On the other hand, ‘In-Person Verification’ (IPV) checks a customer’s identity physically with an authorized representative. It starts with an appointment, ID submission, and a physical check at a set location. The representative compares the customer’s appearance with ID photos, fills out a verification form, and updates records after completion.

The Reserve Bank Of India Act, 2018:

The RBI bank issues important cybersecurity rules for various financial situations in India. These rules help keep financial transactions and customer information safe. Created in 2018, the RBI Act says that Urban Co-operative Banks (UCBs) and payment operators must follow strict cybersecurity plans. It’s like a rulebook for companies to make sure they’re doing things right with their technology and information.

Three of the key provisions of the act include:

1. Procedures and frameworks for companies to make sure their strategies, risks, resources, performance, and ability to recover from disasters are all in line with what’s needed.

2. Framework of 3 big groups (a board committee for technology strategy, another committee for steering technology decisions, and a committee for information security) that companies need to set up to make sure they’re following the rules.

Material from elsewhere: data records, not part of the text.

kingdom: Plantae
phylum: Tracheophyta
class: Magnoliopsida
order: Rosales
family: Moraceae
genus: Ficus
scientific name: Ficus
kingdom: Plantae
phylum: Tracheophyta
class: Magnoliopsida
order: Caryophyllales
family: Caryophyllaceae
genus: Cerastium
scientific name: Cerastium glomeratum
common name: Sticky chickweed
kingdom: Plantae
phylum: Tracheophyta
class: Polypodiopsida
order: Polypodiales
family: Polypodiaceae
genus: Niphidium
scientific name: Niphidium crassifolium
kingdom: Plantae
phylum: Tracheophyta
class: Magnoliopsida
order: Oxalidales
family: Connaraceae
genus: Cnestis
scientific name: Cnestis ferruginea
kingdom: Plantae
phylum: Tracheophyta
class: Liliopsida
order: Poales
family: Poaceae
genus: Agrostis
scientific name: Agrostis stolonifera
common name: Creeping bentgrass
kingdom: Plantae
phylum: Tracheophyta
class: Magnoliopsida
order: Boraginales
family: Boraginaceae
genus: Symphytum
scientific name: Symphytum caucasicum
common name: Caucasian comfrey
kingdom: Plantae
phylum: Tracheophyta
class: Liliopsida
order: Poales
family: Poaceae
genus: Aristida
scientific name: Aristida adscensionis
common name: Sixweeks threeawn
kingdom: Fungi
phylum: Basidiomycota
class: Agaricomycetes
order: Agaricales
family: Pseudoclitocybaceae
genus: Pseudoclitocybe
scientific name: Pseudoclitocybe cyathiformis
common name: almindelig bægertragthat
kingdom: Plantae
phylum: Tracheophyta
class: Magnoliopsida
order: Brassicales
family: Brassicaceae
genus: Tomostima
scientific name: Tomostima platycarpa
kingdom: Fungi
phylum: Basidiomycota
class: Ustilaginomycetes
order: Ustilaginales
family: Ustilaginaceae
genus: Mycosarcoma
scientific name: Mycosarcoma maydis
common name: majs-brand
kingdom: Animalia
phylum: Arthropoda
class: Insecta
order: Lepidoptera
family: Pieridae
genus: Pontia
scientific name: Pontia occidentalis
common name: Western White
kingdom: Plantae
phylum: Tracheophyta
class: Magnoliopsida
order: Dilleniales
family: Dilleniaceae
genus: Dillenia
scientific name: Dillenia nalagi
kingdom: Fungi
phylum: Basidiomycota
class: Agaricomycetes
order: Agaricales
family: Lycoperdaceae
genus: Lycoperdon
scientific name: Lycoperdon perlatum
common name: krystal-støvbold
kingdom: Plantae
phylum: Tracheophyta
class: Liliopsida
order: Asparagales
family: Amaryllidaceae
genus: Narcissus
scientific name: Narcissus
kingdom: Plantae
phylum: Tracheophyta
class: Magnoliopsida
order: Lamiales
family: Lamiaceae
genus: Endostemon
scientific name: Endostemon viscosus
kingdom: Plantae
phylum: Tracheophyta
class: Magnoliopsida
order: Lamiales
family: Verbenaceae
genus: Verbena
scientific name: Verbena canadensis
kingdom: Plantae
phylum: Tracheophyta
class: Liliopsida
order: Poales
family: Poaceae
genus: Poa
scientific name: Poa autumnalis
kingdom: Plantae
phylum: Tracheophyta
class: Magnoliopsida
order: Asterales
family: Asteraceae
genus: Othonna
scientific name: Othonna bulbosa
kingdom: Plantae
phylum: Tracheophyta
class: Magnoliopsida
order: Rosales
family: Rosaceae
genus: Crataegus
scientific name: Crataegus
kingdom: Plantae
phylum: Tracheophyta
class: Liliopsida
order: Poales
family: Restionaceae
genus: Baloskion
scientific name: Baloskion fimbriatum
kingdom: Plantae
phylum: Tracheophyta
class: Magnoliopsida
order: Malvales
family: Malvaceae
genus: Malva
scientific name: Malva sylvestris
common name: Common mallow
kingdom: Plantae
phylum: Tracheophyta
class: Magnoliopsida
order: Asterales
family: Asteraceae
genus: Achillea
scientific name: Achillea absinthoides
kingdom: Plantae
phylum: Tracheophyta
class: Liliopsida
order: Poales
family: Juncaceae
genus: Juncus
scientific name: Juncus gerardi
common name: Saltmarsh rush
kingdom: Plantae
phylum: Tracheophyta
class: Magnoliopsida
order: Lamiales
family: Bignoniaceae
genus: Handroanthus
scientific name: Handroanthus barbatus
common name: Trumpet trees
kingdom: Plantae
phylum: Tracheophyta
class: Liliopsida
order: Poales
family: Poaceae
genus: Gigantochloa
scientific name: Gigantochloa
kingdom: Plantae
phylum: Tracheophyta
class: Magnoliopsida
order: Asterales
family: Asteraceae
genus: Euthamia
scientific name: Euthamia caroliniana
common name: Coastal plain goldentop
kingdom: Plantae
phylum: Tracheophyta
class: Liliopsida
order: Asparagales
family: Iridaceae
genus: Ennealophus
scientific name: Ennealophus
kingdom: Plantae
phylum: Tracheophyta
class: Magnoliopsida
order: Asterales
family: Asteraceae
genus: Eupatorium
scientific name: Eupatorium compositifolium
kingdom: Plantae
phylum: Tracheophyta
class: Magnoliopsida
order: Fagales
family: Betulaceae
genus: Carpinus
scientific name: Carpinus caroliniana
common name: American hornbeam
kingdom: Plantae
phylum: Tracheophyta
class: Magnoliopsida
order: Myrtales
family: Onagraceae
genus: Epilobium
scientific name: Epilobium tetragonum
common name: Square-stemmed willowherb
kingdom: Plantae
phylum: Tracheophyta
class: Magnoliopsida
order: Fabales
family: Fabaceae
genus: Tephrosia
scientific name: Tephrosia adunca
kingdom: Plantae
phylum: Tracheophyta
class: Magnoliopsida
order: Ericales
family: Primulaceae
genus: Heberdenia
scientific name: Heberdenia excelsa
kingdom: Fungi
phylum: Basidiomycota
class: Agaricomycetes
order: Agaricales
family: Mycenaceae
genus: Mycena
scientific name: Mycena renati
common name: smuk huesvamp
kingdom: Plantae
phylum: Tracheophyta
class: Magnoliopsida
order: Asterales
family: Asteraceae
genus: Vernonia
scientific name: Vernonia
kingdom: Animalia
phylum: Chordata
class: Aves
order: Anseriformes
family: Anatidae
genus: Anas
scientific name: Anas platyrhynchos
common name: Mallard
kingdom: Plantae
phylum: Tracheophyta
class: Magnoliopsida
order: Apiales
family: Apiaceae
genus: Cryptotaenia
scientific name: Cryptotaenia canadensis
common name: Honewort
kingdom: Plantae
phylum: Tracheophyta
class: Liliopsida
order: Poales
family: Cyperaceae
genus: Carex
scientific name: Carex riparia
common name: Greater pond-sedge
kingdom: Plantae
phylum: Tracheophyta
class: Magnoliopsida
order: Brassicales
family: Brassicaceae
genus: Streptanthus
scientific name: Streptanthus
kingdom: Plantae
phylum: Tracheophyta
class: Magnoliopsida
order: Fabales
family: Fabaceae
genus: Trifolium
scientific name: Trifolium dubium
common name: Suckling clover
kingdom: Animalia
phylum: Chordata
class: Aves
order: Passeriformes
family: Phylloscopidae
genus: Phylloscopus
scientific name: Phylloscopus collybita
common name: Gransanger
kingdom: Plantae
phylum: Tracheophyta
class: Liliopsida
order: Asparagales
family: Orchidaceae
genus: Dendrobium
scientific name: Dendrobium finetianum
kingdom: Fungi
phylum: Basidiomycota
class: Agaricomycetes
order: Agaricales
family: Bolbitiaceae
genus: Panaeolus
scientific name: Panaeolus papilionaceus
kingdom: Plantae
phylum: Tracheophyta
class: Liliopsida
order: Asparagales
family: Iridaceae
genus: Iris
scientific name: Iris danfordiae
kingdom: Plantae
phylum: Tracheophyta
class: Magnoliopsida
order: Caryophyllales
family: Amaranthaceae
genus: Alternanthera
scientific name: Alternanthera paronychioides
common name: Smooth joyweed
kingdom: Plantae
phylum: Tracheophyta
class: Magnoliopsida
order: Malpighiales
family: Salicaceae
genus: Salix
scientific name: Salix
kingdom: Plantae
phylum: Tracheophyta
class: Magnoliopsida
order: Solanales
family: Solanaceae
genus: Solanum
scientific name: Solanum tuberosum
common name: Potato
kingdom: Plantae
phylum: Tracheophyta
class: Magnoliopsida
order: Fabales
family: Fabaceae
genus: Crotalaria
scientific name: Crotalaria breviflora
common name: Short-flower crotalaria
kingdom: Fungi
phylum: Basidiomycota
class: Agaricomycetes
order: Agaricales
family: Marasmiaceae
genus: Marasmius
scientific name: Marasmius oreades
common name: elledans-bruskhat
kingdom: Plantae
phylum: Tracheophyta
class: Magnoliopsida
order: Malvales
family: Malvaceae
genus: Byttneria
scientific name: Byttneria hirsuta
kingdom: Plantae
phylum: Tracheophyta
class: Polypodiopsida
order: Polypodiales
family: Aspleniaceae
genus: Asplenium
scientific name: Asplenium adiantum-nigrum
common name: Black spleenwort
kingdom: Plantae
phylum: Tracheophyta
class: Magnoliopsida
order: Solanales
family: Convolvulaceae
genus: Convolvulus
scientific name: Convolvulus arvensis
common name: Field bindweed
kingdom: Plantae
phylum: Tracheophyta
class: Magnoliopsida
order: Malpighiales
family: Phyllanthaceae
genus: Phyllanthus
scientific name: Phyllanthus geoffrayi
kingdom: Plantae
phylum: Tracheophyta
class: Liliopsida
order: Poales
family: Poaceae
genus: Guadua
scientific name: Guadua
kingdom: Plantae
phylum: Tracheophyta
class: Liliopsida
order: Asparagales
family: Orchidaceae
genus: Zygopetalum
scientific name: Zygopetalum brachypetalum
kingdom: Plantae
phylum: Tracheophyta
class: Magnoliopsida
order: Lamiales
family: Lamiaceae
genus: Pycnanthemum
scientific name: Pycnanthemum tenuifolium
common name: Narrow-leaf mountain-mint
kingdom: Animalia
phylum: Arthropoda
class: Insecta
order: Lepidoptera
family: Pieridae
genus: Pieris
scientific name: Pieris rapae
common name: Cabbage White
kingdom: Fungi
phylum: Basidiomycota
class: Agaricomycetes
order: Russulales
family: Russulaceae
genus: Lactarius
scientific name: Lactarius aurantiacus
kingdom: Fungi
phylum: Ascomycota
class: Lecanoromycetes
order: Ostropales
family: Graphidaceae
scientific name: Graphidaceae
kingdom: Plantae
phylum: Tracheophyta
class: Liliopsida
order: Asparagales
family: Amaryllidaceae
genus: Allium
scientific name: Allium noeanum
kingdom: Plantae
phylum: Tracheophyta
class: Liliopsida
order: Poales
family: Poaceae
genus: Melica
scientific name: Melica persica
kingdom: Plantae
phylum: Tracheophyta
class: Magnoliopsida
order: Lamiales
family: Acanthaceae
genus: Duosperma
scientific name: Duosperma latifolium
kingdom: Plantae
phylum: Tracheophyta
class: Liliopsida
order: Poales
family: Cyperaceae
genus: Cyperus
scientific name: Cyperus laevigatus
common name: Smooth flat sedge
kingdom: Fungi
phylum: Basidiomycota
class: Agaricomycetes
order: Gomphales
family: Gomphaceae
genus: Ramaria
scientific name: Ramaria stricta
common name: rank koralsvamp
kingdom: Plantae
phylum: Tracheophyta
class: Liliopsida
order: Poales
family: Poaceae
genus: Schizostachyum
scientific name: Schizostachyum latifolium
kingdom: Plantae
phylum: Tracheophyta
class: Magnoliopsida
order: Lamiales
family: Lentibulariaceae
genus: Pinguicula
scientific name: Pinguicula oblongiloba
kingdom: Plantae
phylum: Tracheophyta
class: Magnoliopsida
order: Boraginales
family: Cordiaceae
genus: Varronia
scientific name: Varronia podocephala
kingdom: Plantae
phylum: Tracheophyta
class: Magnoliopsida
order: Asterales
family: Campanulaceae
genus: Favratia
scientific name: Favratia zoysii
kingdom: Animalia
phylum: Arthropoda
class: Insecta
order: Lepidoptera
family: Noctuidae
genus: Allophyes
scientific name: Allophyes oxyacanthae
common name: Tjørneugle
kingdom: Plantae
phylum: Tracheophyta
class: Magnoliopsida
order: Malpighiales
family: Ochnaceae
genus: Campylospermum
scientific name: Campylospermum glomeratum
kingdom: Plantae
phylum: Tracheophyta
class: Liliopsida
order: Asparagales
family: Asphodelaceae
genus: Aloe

3. Recommendations on picking someone important to be in charge of information security called a ‘chief information security officer’, who reports to someone other than the head of the IT department to keep things fair. And they should practice recovering from disasters regularly to make sure they’re ready if something bad happens.

Any kind of non-compliance with the RBI guidelines can incur penalties of up to ₹10 million, emphasizing how important cybersecurity is for India.